On account of the extent over which I am obliged to travel, I have appointed two nights in which to perform this office,  - the eves of Christmas and New Year.  At these times the stockings are duly  hung up, ready to receive, with open mouths, anything which I may be pleased to deposite in them. . . .

And now, as I bid you adieu, I wish you a happy New Year, and that you may spend, not only this, but many more years, in peace and prosperity.

Ever Yours, Santa Claus.
Mt. Blanc, January 1st, 1844. [i]




In 1848, one writer placed Santa Claus and his toy-making elves in “dream-land”:

We do know my dear child that it will be Christmas, and Santa Claus will bring you the most beautiful horse and sleigh, and caps and feathers, that can be made by the elves and fairies, who are always working for good children in dream-land![ii]


A Christmas story published in 1853 suggested that Santa Claus’ home base was still not widely known:

Wherever Santa Claus lives, and in what ever spot of the Universe he harnesses his reindeer and loads up his sleigh, one thing is for certain – he never yet put anything in that sleigh for little Carl Krinken.[iii]


Even the crack investigative staff of the New York Times was stymied, referring merely to Santa's "mysterious home" (December 28, 1857).  And in 1860, the humorist Philander Doesticks wrote that he had heard, "Santy kept a toy-shop in the moon . . . ." Brooklyn Daily Eagle, December 27, 1860, page 2.  The truth would not be revealed until several years later.
 
Most sources date the earliest known reference to Santa Claus’ home base at the North Pole to Thomas Nast’s 1866 illustration, “Santa Claus and His Works”:[iv]

Harper’s Weekly (New York), Volume 10, Number 522, December 29, 1866, page 825.


A detail from just to the right of top-center reads:



SANTA – CLAUSSVILLE N. P.




Presumably the initials N. P. refer to the North Pole.  An illustrated book published three years later, and likewise entitled Santa Claus and His Works, expressly referred to his home as the “North Pole”.

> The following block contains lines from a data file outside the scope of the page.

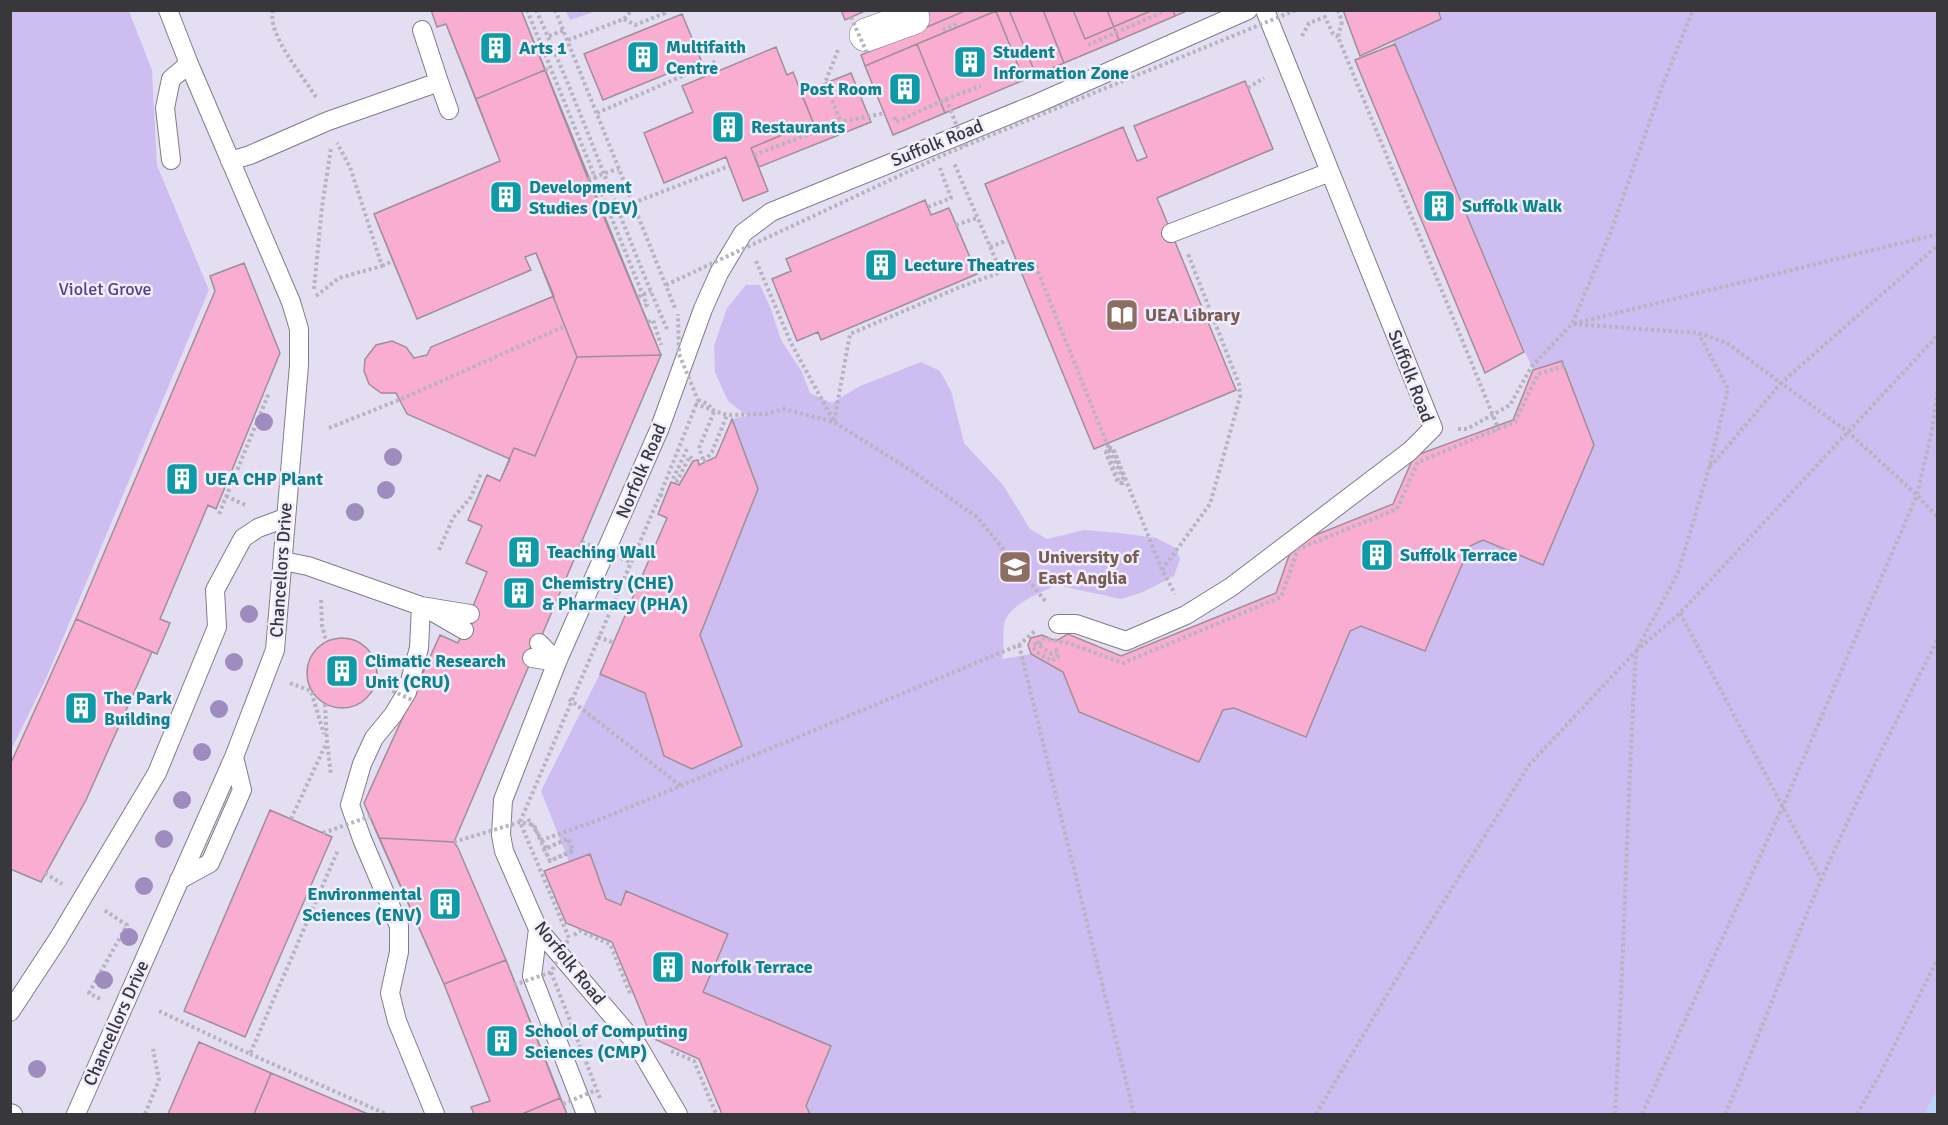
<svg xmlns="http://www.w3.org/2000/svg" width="1948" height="1125" font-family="Signika,sans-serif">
	<rect width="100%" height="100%" fill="#f1edfc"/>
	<path fill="#e4def3" d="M129,11H1937V1114H11L10,750L45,681L209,290L157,165L152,70Z"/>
	<path fill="#cdbdf0" d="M11,10L129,11L152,70L157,165L209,290L45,681L11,750Z
		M566,11H596L570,20Z
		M1438,11H1937L1938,1091L1924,1114H810L806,1106L831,1046L703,992L626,892L621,905L606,899L590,854L569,862L541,791L600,674L645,693L692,769L742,746L700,635L758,489L732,419L747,416L728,401L715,372L714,346L727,308L746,285H760L771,309L781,340L802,372L810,393L832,403L860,386L921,362L940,371L951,391L964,443L1003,485L1030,529L1047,539L1084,530L1120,533L1156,538L1176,548L1180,559L1174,576L1143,592L1121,599L1056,585C1039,594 1008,604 1004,625C1002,637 1005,646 1002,659L1031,654L1063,672L1199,762L1223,710L1234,708L1306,737L1350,631L1361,626L1425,651L1470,546L1483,540L1562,361L1533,370L1393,42L1441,19Z"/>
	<path fill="#bbd4f9" d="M1937,1091V1114H1924Z"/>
	<path fill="#f8add1" stroke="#9f8f96" stroke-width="1.5" d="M431,10H521L545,70L476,99L446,24L437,27Z
		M431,10H521L661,355L454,842L458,848L506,960L567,1114H474L471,1107L490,1101L444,984L364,803L440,635L458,643L487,572L466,563L482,526L468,520L487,475L500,481L510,459L407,414L396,393H381L369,384L364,371L365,359L376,345L392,341L406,347L414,358L427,355L431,347L554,296L536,253L525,257L531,270L417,319L374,214L500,161L446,24L437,27Z
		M841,10H867L845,20Z
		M910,10H967L918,31Z
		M967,10H998L865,66L861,55Z
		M998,10H1009L1036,75L1024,80L996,11Z
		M1009,10H1043L1064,63L1036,75Z
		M1043,10H1107L1119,40L1064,63Z
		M1073,10H1153L1085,39Z
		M1107,10H1173L1175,16L1119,40Z
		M1173,10H1189L1175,16Z
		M1343,10H1438L1441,19L1360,56Z
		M1343,10H1438L1441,19L1360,56Z
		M996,11L1024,80L945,113L917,44Z
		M682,14L701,60L603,100L584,54Z
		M917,44L945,113L893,135L865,66Z
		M1395,44L1524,352L1485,373L1355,60Z
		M776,47L787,75L793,72L813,122L751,148L768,191L743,201L726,157L664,183L644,133L693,112L682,86Z
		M545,70L588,179L661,355L577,357L536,253L525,257L531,270L417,319L393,261L374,214L500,161L476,99Z
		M851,73L871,122L759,167L751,148L813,122L801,93Z
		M1245,81L1273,149L1157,198L1236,390L1094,449L985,184L1123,127L1137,161L1147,157L1134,126Z
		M925,200L931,215L949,208L977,274L821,340L818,332L797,341L772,279L791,271L786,259Z
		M244,263L280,353L216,509L208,505L160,619L170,623L157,654L76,619L215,291L210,276Z
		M661,355L454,842L379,838L364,803L440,635L458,643L487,572L466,563L482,526L468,520L487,475L500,481L514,448L535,456L577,357Z
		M1562,361L1594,445L1543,565L1483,540L1470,546L1425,651L1361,626L1350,631L1306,737L1234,708L1223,710L1199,762L1079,712L1063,672L1031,654L1028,645L1031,638L1042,635L1056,641L1068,634L1121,656L1276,593L1293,544L1393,504L1414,456L1513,420L1533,370Z
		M732,419L758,489L700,635L742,746L692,769L664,756L645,693L600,674L667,518L658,514L671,482L679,485L693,461L698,460L699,465L716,457Z
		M76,619L152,652L86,800L41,882L10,869V765Z
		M307 673a35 35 0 1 1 70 0a35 35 0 1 1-70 0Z
		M270,810L332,837L245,1037L184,1011Z
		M379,838L454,842L458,848L506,960L444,984Z
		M590,854L606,899L621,905L626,891L728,934L703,992L831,1046L806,1106L810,1114H722L699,1059L652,1038L612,942L566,923L544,871Z
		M506,960L560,1098L522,1114H474L471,1107L490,1101L444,984Z
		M199,1042L271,1073L254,1114H168Z
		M271,1073L368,1114H254Z
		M560,1098L567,1114H522Z"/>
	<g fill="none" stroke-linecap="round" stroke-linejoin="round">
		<defs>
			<path id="lane" d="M422,30L439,82
				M171,160L165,108L171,79L189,64
				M230,161L250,155L328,121L439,82L449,110
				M1171,233L1330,172
				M283,561L308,566L421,606L470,614
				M421,606L419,648L407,692L393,715L374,738L362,764L350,805L362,839L399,926V952L390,993L397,1021L435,1114
				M433,612L464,630
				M1058,624H1076L1126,641L1186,615L1231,587L1410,451L1433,428L1265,10
				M539,643L557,662
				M532,658L557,662
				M179,880L210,863L242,790L234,757
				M538,929L532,976L586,1114
				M10,1012L58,939L157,773L217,627L215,590L243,538L258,528L285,518
				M10,1113L13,1114
				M76,1114L234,757L275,650L299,365V329L291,302L189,64L168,10
				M678,1114L638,1046L538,929L504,851L501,835L503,800L557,662L659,430L703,309L719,273L743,233L771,212L1038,103L1248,10"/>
			<path id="street" d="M866,35L913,18"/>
		</defs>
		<use href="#lane" stroke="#807c89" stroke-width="20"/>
		<use href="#street" stroke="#807c89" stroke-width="34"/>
		<path stroke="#b7b3bf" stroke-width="4" stroke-dasharray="3 3" stroke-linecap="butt" d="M273,10C266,34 305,78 317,99
			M527,10L647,305L641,307
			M536,10C584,115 621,224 667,329
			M555,10L675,308
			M1338,10L1342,22
			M624,19L635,25L665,13L666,10
			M943,30L956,24
			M549,36L564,30
			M1302,36L1309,23L1325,17L1333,34L1338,37
			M568,40L624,19L632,10
			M1088,45L1167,10
			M838,50L825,83L841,122
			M961,56L968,53
			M545,70L551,68
			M1248,88L1264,78
			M597,113L717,61
			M894,117L896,122L946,99L981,86
			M754,155L841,122L885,113
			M611,171L619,169
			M633,203L729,166
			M928,207L951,198L940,168
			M956,225L977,218
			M1938,234L1572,324L1698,333L1727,343L1781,383L1938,245
			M990,247L1008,240
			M756,261L791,343L834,422L850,334L960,287L1001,272L954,163
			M382,266L393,261
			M1001,272L1033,259L1107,444L1123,479L1122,483H1118L1106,453L1108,448H1112L1125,479L1123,483L1119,482L1107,453L1108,448H1113L1162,570L1175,594
			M314,289L322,207L331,148
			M316,296L339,278L382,266L350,167L337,143
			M638,297L651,291
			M648,322L653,320L661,345
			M695,404L727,415L766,414L784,409L834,422L915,473L978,518L1046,602
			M714,412L699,448L704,462L712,452L727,415
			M329,428L399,400L565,326
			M1458,429H1467L1510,405L1532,366L1572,324L1610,234L1663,84L1693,10
			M687,449L673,479L677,481L690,456L693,461
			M1710,467L1781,383L1848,432L1917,495L1938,518
			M660,495L665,497
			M226,496L247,506
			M219,514L269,393
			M439,550L453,518L471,497L481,473
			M1162,570L1210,504L1240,397L1239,384L1188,254
			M321,600L322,625L326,641
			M1680,613L1821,879
			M598,637L615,643
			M1037,641L1038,645L1052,654L1057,653
			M1042,643L1033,645L1035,651L1051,661L1058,657L1056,648
			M1019,645L1134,1114
			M1638,647L1678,573L1709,468L1728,389L1699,334
			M1636,651L1680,613L1938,335
			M290,683L311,691L324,734
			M569,699L681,786
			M325,704L327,742L331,775
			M291,819L326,744
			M528,819L542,840L601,819L1019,645L1035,631
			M542,840L546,849L568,838L573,850L571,852L550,861L544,849L568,839L573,850L550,861L542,844
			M45,873L62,884
			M574,935L580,931L610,944L631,996
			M100,999L89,993L127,925L104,910
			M159,1011L250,1054L338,850
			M671,1051L694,1061L716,1114
			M250,1054L386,1114
			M145,1114L159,1080L153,1049
			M1316,1114L1421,938L1529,765L1636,651C1627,805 1624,960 1615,1114
			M1642,1114L1783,806L1917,495L1932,430L1938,388
			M1725,1114C1760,1037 1788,956 1822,878C1858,797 1897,718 1938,639
			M1857,1114L1881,1072L1938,958"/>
		<use href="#lane" stroke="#fff" stroke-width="18"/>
		<use href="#street" stroke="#fff" stroke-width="33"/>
		<path stroke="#b7b3bf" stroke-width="4" stroke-dasharray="3 3" stroke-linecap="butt" d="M851,17L867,53
			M1342,22L1338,37L1499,430
			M946,99L965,146
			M588,179L611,171
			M666,285L950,152L1296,10
			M698,400L708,404L714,412
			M582,542L630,562
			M1042,638L1068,643L1123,663L1281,597L1298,549L1397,509L1418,462L1515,422L1538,374L1564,366
			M376,683L412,700
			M323,833L371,816
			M454,842L520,822L534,825L542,844
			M514,985L551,972
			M600,1098L551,972L569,938L520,822L660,495L698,400L679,354L678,314
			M563,1104L596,1090"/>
	</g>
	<g fill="#9e8cbe">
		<circle cx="264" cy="422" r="9"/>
		<circle cx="393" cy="457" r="9"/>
		<circle cx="386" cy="490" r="9"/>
		<circle cx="355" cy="512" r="9"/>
		<circle cx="249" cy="614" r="9"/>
		<circle cx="234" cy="662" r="9"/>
		<circle cx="219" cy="709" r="9"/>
		<circle cx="202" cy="752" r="9"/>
		<circle cx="182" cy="800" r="9"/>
		<circle cx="164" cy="839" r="9"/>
		<circle cx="144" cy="886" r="9"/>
		<circle cx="129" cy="937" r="9"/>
		<circle cx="104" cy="980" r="9"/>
		<circle cx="37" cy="1069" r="9"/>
	</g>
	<defs>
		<symbol id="building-square" viewBox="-11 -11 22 22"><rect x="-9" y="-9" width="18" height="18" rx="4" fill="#0f9aa8" stroke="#f1edfc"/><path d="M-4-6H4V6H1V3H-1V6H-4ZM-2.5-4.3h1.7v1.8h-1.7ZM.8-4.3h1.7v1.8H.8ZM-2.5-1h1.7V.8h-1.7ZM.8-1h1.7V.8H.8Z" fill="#fff"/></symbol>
		<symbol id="library-square" viewBox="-11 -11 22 22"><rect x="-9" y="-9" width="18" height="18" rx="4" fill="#8d6e63" stroke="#f1edfc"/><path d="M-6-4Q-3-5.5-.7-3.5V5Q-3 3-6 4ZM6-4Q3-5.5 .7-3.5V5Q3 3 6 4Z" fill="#fff"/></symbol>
		<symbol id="university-square" viewBox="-11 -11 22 22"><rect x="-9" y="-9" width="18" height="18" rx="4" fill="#8d6e63" stroke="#f1edfc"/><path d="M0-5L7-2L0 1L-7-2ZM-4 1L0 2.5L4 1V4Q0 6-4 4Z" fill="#fff"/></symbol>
	</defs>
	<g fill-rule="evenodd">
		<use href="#building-square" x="477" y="29" width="38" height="38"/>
		<use href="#building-square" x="624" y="38" width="38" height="38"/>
		<use href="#building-square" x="951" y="43" width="38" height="38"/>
		<use href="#building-square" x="886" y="70" width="38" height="38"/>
		<use href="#building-square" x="709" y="108" width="38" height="38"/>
		<use href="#building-square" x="487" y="178" width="38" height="38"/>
		<use href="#building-square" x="1420" y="187" width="38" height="38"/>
		<use href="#building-square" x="862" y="246" width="38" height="38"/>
		<use href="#library-square" x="1103" y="296" width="38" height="38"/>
		<use href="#building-square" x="163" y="460" width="38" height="38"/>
		<use href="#building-square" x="505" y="533" width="38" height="38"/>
		<use href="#building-square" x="1358" y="536" width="38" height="38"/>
		<use href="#university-square" x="996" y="548" width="38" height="38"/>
		<use href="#building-square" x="500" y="574" width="38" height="38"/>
		<use href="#building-square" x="323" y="652" width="38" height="38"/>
		<use href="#building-square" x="62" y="689" width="38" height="38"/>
		<use href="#building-square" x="426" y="885" width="38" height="38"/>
		<use href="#building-square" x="649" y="948" width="38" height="38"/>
		<use href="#building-square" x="483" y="1022" width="38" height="38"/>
	</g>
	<g text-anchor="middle" stroke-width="5" stroke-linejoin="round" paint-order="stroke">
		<g font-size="18" font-weight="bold" fill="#0d838f" stroke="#f1edfc" text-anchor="start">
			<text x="666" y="53">Multifaith<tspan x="666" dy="21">Centre</tspan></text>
			<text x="519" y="54">Arts 1</text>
			<text x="993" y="58">Student<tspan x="993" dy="21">Information Zone</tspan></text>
			<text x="882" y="95" text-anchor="end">Post Room</text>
			<text x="751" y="133">Restaurants</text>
			<text x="529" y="193">Development<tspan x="529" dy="21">Studies (DEV)</tspan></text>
			<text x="1462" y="212">Suffolk Walk</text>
			<text x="904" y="271">Lecture Theatres</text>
			<text x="205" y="485">UEA CHP Plant</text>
			<text x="547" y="558">Teaching Wall</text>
			<text x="1400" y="561">Suffolk Terrace</text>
			<text x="542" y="589">Chemistry (CHE)<tspan x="542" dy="21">&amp; Pharmacy (PHA)</tspan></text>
			<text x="365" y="667">Climatic Research<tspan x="365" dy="21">Unit (CRU)</tspan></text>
			<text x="104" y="704">The Park<tspan x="104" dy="21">Building</tspan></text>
			<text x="422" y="900" text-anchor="end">Environmental<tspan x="422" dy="21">Sciences (ENV)</tspan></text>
			<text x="691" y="973">Norfolk Terrace</text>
			<text x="525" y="1037">School of Computing<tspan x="525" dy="21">Sciences (CMP)</tspan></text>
		</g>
		<g font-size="18" fill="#38373c" stroke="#f1edfc">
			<text transform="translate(937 143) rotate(-22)" y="6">Suffolk Road</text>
			<text transform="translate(1411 376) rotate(69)" y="6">Suffolk Road</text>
			<text transform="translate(641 471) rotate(-67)" y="6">Norfolk Road</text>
			<text transform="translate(281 570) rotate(-86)" y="6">Chancellors Drive</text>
			<text transform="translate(570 963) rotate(51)" y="6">Norfolk Road</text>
			<text transform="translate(116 1023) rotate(-66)" y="6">Chancellors Drive</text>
		</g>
		<g font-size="18" fill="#5b3c8c" stroke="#f1edfc">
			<text x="105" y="295">Violet Grove</text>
		</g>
		<g font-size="18" font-weight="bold" fill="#785e54" stroke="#f1edfc" text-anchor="start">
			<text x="1145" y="321">UEA Library</text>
			<text x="1038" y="563">University of<tspan x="1038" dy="21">East Anglia</tspan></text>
		</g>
	</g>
	<rect width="1948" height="1125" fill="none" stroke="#38373c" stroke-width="24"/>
</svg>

But Thomas Nast and the editors of Harper’s Weekly were not the first people to be aware of Santa’s base of operations.  Young readers of Sophia May’s (real name Rebecca Sophia Clarke) popular Little Prudie Series of books knew where Santa lived as early as 1863:

Yes, my dears . . . , here I am, as jolly as ever!  But bless your sweet little hearts, I’ve had a terrible time getting here! . . . I’ve been ducked up to the chin in some awful deep snowdrifts, up there by the North Pole!  This is the very first time the storms have come so heavy as to cover over the end of the North Pole!  But this year they had to dig three days before they could find it. O, ho![v]



Sister Susy (1863)

Sister Susy (1863)


 It is not clear whether Sophie May invented the story from whole cloth or merely put into print something that had already been widely known or suspected.  But she was from Maine, so perhaps her proximity to the North Pole gave her access to some inside information.


The Real Santa Claus

Just in case there are still any doubters out there, here is an image of the real Santa Claus:

Minneapolis Journal, December 25, 1906, page 4.




So have a merry Christmas, Festivus or other appropriate holiday as desired, but please – be careful.  If you can’t wait for the real Santa Claus, and choose to dress up as Santa Claus yourself, dress appropriately – or use electric lights instead of traditional candles because you might get burned, stockings and all:

Puck, Volume 80, December 2, 1916, page 30.

The Nebraska Advertiser (Nemaha City, Nebraska), December 22, 1905, page 6.

Portage Sentinel (Ravenna, Ohio), January 12, 1853, page 2.


Merry Christmas!!!


[i] Vermont Watchman and State Journal (Montpelier, Vermont), January 5, 1844.
[ii] Brooklyn Evening Star, December 22, 1848,page 2.
[iii] Susan Warner, Carl Krinken: His Christmas Stocking, New York, G. P. Putnam, 1854, page 11. 
[iv] Harper’s Weekly (New York), Volume 10, Number 522, December 29, 1866, page 825.
[v] Sophie May, Sister Susy (part of the Little Prudy Series), Boston, Lee, Shepard & Dillingham, 1863, page 28.